(Page extract Opens)
Re: Bad query plan decision when using multiple column index -postgresql uses only first column then filters - Mailing list pgsql-performance

From Cosmin Prund
Subject Re: Bad query plan decision when using multiple column index -postgresql uses only first column then filters
Date
Msg-id CAGU4dz-jq678=qccivjxJsrfG+jb0H-tLuHnPoJ=6BszDKJikQ@mail.gmail.com
Whole thread Raw
In response to Re: Bad query plan decision when using multiple column index -postgresql uses only first column then filters  (Michael Lewis <mlewis@entrata.com>)
Responses Re: Bad query plan decision when using multiple column index -postgresql uses only first column then filters  (Michael Lewis <mlewis@entrata.com>)
Re: Bad query plan decision when using multiple column index - postgresql uses only first column then filters  (Tom Lane <tgl@sss.pgh.pa.us>)
List pgsql-performance
Hello Michael and hello again Tom, sorry for mailing you directly. I just hit Reply in gmail - I expected the emails to have a reply-to=Pgsql. Apparently they do not.

Running the same query with a different "Ver" produces a proper plan. Here's a non-redacted example (Ver=91):

EXPLAIN (ANALYZE, BUFFERS) select "IdRand", "IdColoana", "Valoare" from "LucrareBugetDate" where ("LucrareBugetVersiuneId" = 91) and ("LucrareBugetDateId" in (10,11));
                                                                                     QUERY PLAN
-------------------------------------------------------------------------------------------------------------------------------------------------------------------------------------
 Index Scan using "IX_LucrareBugetDate_LucrareBugetVersiuneId_LucrareBugetDateId" on "LucrareBugetDate"  (cost=0.56..4.95 rows=2 width=13) (actual time=3.617..3.631 rows=2 loops=1)
(Page extract Closes)
» **What the task requires**: Please carry on the mailing-list reply above about the PostgreSQL multi-column index query plan, picking up after its last line.
(Listed records Opens)
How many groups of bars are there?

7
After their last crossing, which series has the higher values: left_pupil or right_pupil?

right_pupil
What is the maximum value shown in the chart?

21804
(Listed records Closes)
(Listed records Opens)
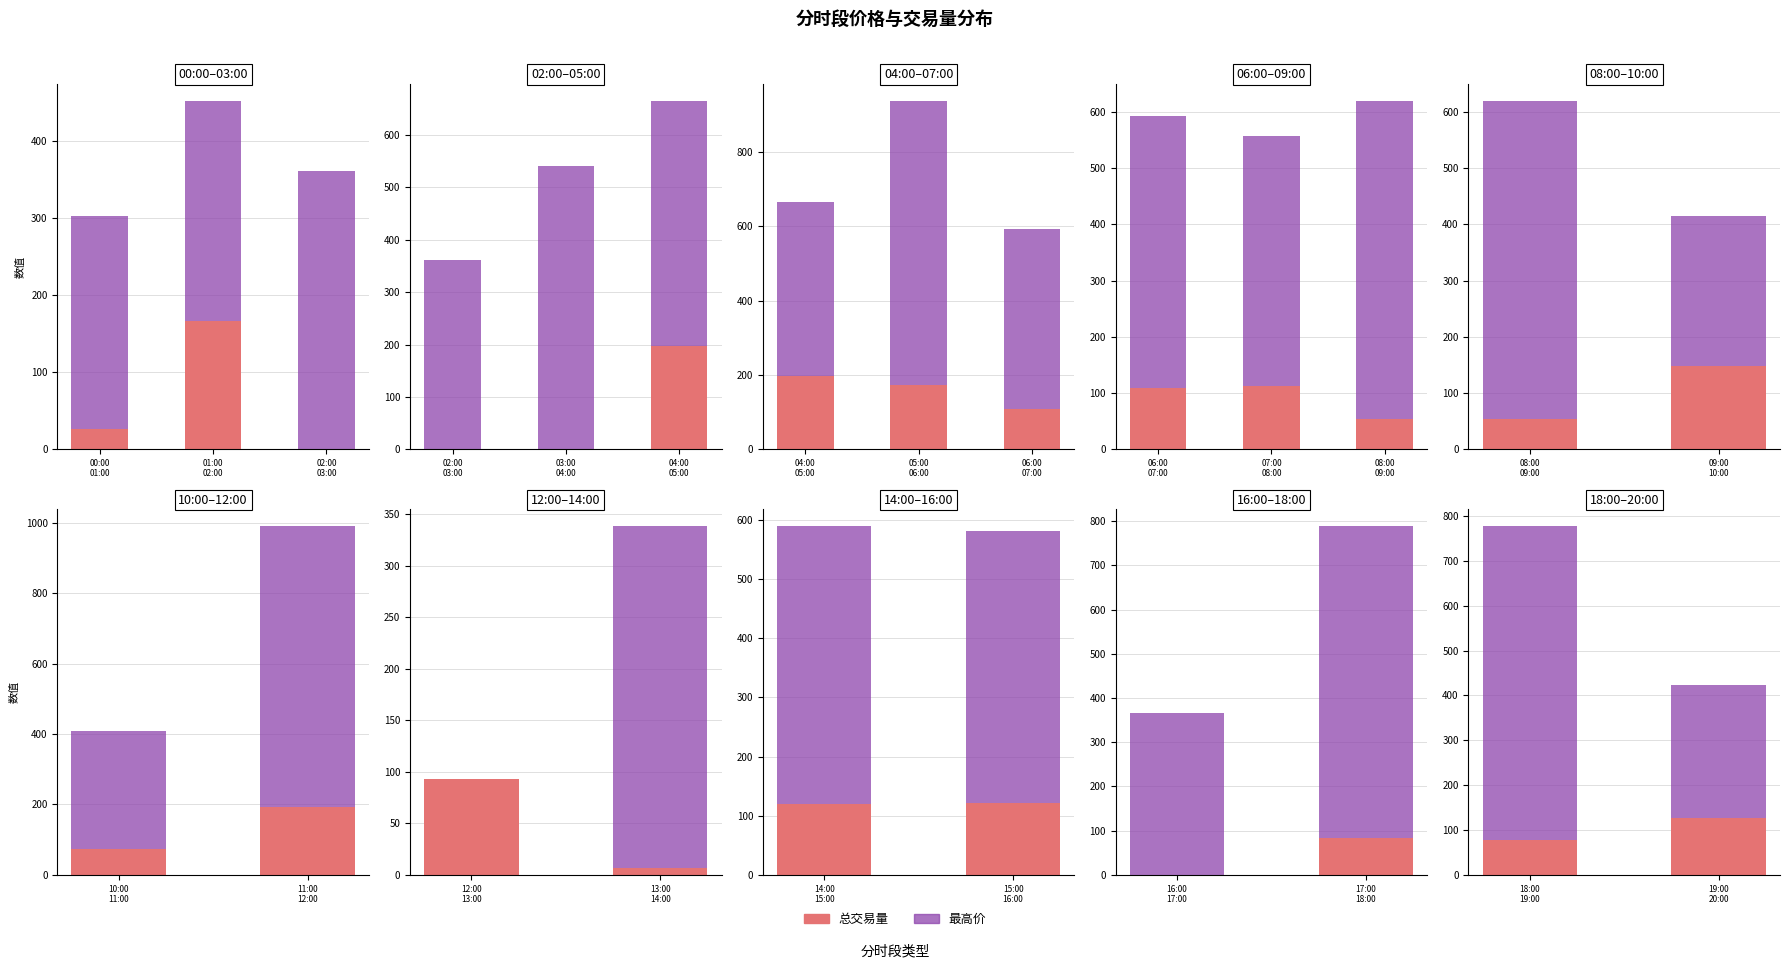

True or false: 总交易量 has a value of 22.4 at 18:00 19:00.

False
(Listed records Closes)
(Listed records Opens)
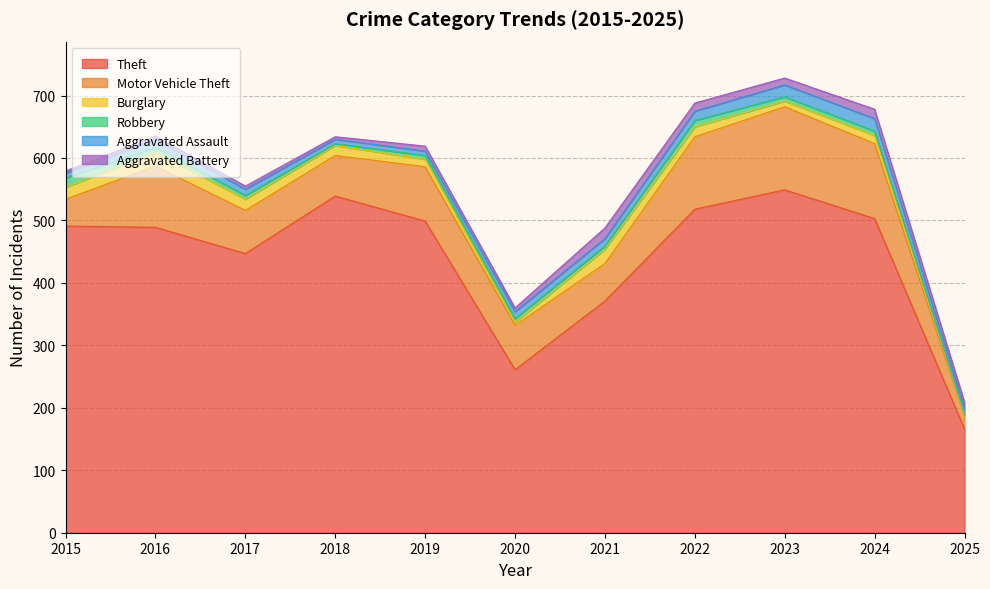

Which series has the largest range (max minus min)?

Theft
(Listed records Closes)
» **Reply**:
   Index Cond: (("LucrareBugetVersiuneId" = 91) AND ("LucrareBugetDateId" = ANY ('{10,11}'::integer[])))
   Buffers: shared hit=9 read=3
 Planning time: 0.223 ms
 Execution time: 3.663 ms
(5 rows)

I have reindex everything, not just this INDEX.

"reltuples" for this table is 41712436.

> I'd be curious of the fraction in the MCVs frequency list in stats indicates that rows with Ver = 92 are rare and therefore the index on only Ver column is sufficient to find the rows quickly.

There are 25 valid values for "Ver" in this database. I ran the query for all of them. The only one miss-behaving is "92". I ran the query with random values for Ver (invalid values), the query plan always attempts to use the index using both values.
I looked into "most_common_values" in pg_stats, this value (92) is not in that list.
Finally I ran "ANALYZE" again and now the problem went away. Running the query with Ver=92 uses the proper plan. I'm not happy with this - I know I haven't solved the problem (I've ran ANALYZE multiple times before).


On Thu, 16 Jan 2020 at 19:00, Michael Lewis <mlewis@entrata.com> wrote:
Does the behavior change with different values of Ver column? I'd be curious of the fraction in the MCVs frequency list in stats indicates that rows with Ver = 92 are rare and therefore the index on only Ver column is sufficient to find the rows quickly. What is reltuples for this table by the way?

I also wonder if the situation may be helped by re-indexing the "index on both columns" to remove any chance of issues on bloat in the index. Which order are the columns by the way? If Ver is first, is there also an index on only id column?. Since you aren't on v12, you don't get to re-index concurrently but I assume you know the work around of create concurrently (different name), drop concurrently (old one), and finally rename new index.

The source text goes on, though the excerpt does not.